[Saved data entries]
━━━━━━
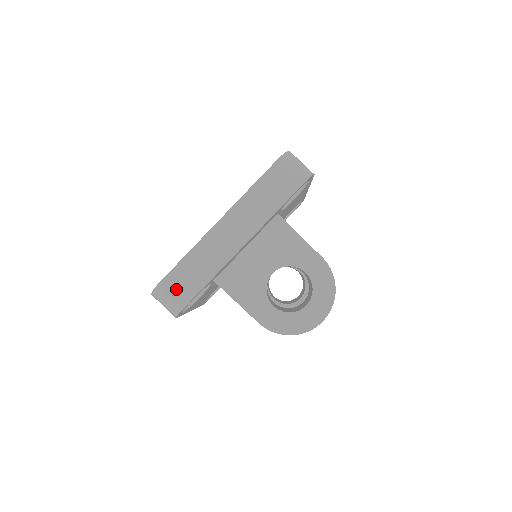
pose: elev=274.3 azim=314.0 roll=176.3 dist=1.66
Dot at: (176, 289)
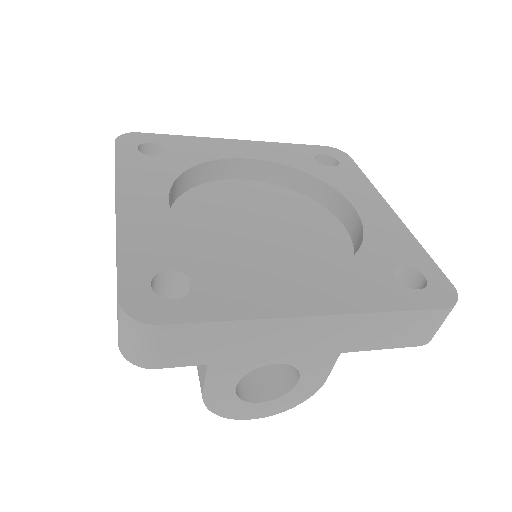
Dot at: (170, 346)
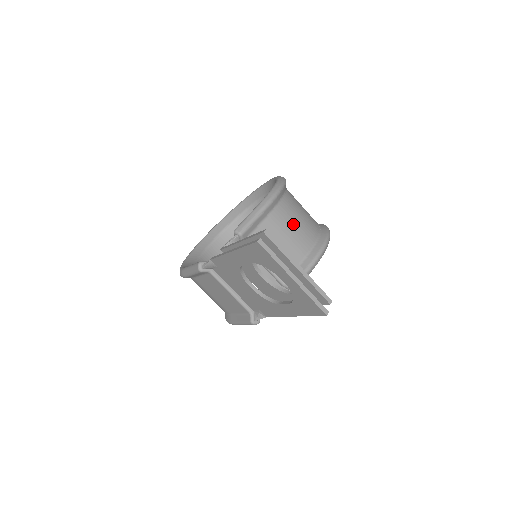
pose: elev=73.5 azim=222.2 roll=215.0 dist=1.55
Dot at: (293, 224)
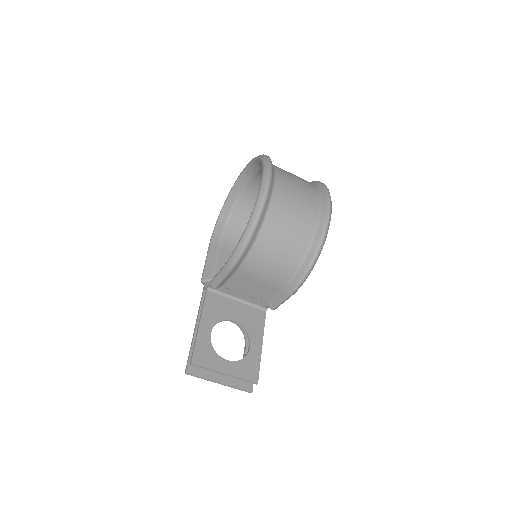
Dot at: (264, 270)
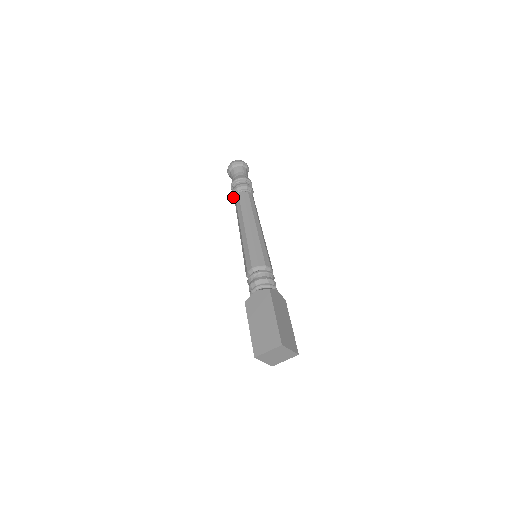
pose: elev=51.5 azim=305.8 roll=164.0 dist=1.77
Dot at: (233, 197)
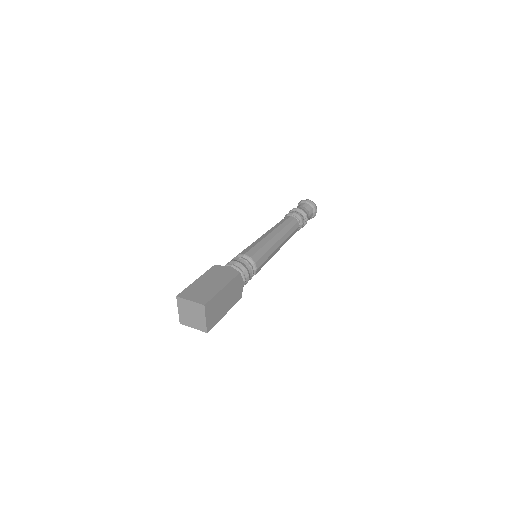
Dot at: occluded
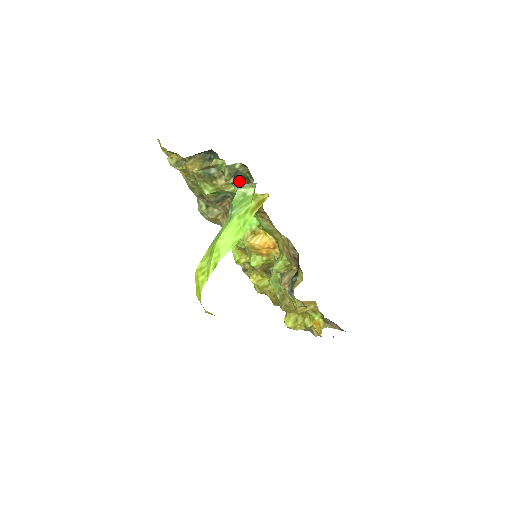
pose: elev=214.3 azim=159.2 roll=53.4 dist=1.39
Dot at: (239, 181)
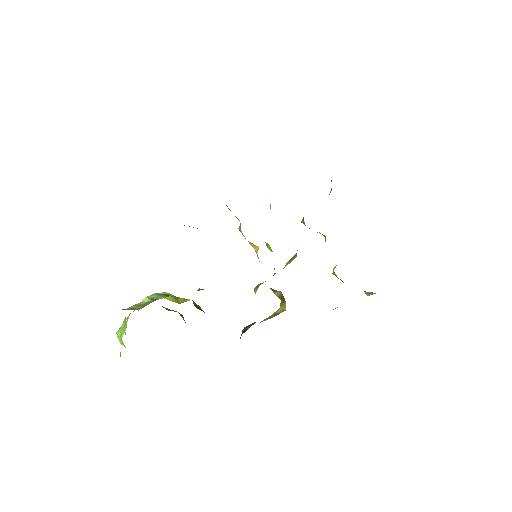
Dot at: occluded
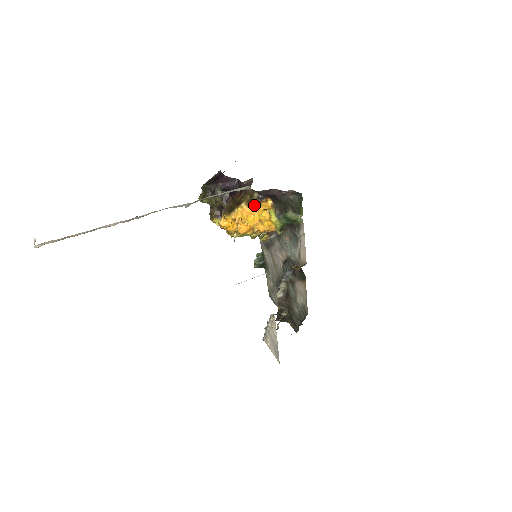
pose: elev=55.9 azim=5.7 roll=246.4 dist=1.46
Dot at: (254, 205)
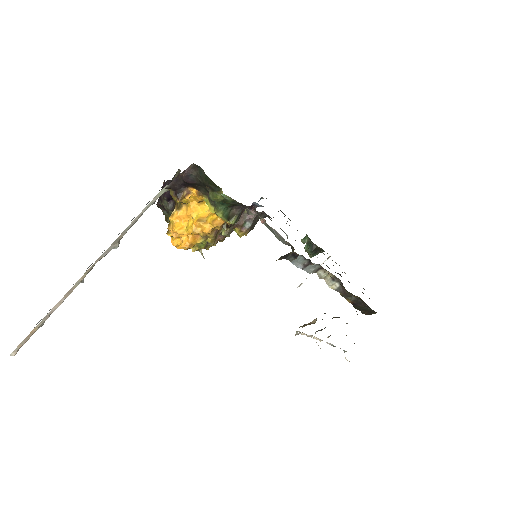
Dot at: (185, 204)
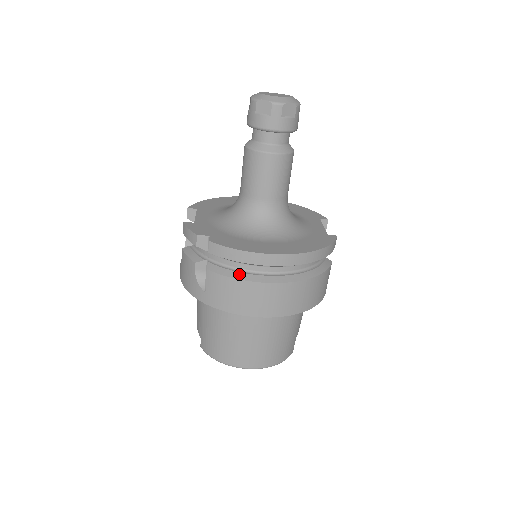
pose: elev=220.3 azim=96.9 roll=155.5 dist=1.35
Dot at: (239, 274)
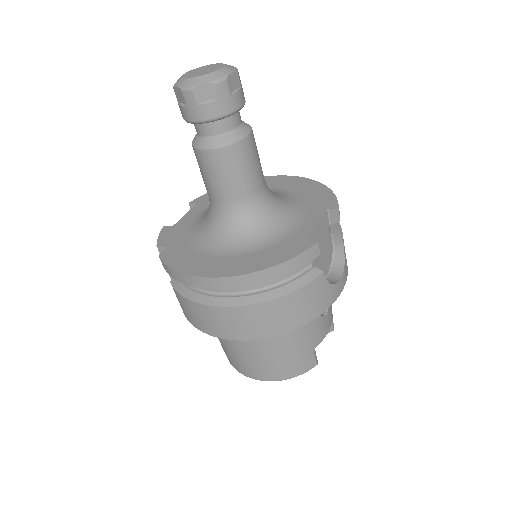
Dot at: (189, 292)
━━━━━━
What to produce: Write out all the records again, substituting "distance" for every "dist" and leaving the rest unchanged. Omit the pictures.

Completed exercise:
pose: elev=274.3 azim=314.0 roll=176.3 distance=1.66
Dot at: (176, 289)
Dot at: (170, 346)
pose: elev=73.5 azim=222.2 roll=215.0 distance=1.55
Dot at: (293, 224)
Dot at: (264, 270)
pose: elev=51.5 azim=305.8 roll=164.0 distance=1.77
Dot at: (233, 197)
Dot at: occluded
pose: elev=214.3 azim=159.2 roll=53.4 distance=1.39
Dot at: (239, 181)
Dot at: occluded
pose: elev=55.9 azim=5.7 roll=246.4 distance=1.46
Dot at: (254, 205)
Dot at: (185, 204)
pose: elev=220.3 azim=96.9 roll=155.5 distance=1.35
Dot at: (239, 274)
Dot at: (189, 292)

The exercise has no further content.